Cryptocurrency was meant to be a new, decentralised, boundary-less form of currency that removed “too big to fail” institutions from the money chain completely, and operated on a peer-to-peer (P2P), public distributed ledger. Following the near collapse of the global financial system in 2008 as a result of the greed of the “too big to fail” institutions, the experiment was and is of merit.
The future of a digital economy is in an interesting place internationally, with opposing views on the future of Bitcoin (the first widely-recognised digital currency), digital currency in general and the public ledger (Bitcoin’s ledger is blockchain) itself.
On the one hand, many believe digital currencies have failed. In mid-January, Bitcoin expert and developer Mike Hearn declared Bitcoin finished. His post is an interesting read.
Beyond the views expressed in the post, Bitcoin faces additional challenges. Russia’s Ministry of Finance is pushing for amendments to the Criminal Code of the Russian Federation by proposing two-year sentences for Bitcoin users. Sources say the Russian Interior and Finance ministries view cryptocurrencies as a threat to national security and the Russian economy.
In contrast, Japan's largest bank, the Bank of Tokyo-Mitsubishi, has announced it is developing its own digital currency, which they have called “MUFG coin”. It will initially be used as in-house tender to reduce financial transactional costs of remittance and transfers, but the bank also sees future potential for MUFG coin to be issued to customers.
The central bank of China, the People’s Bank of China, has also announced plans to release its own digital currency. Among other things, it will increase the central bank’s control over money supply and circulation – the opposite effect of the intended purpose of digital currency.
In Australia, it seems our leading banks have some belief in the future of digital currency, investing and participating in digital currency infrastructure.
Westpac’s venture capital fund Reinventure Group invested in a Bitcoin wallet and exchange service called CoinBase in 2015. It has also partnered with Ripple Labs – a variance of the P2P model that offers financial institutions a way of transacting with one another without a central counter-party or correspondent – in a bid to reduce transactional costs.
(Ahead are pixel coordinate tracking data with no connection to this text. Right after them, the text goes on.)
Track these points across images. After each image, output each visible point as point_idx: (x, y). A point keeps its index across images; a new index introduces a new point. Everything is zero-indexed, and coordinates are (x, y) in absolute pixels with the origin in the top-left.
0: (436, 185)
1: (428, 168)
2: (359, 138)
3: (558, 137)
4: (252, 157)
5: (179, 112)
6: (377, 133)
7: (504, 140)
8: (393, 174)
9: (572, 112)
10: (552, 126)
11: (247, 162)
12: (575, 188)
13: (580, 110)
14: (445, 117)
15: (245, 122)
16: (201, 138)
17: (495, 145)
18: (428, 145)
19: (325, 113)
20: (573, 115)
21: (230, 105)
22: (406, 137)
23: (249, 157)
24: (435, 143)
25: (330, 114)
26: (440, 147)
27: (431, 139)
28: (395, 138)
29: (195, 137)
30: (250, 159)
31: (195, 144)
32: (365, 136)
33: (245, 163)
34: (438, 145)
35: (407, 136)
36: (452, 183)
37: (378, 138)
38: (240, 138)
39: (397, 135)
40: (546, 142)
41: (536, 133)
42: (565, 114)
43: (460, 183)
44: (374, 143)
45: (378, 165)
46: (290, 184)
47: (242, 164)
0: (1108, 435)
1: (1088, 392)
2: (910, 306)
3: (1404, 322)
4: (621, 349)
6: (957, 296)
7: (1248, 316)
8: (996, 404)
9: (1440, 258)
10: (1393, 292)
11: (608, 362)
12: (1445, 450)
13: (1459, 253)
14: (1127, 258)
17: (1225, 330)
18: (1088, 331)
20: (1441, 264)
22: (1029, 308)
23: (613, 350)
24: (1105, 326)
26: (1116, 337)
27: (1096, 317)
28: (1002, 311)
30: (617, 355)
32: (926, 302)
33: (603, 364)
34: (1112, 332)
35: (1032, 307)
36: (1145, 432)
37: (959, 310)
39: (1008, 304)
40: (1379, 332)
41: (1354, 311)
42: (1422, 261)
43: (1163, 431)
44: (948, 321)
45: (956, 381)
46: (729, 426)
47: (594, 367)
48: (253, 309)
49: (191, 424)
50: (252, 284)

CBA has also partnered with Ripple Labs, and ANZ is said to be trialling the technology.
NAB says it does not trade in unregulated currencies.
While the infrastructure is being explored, it seems Australia’s banks are more conservative about the digital currencies themselves, and have closed bank accounts of many of the country's Bitcoin exchanges without warning or explanation beyond broad statements of “increased risk”.
Some might conclude the closures were aimed at preventing competition in the sector, with banks protecting their own current investments and future control of the space. Late last year, the ACCC launched an investigation into the matter, and the findings are still pending.
Whether digital currency is a currency itself, an asset or a commodity, appears confusing. In August 2014, the ATO declared that Bitcoin was not a currency but an asset.
The future of cryptocurrencies is at an interesting stage in its evolution, and time will eventually reveal the result.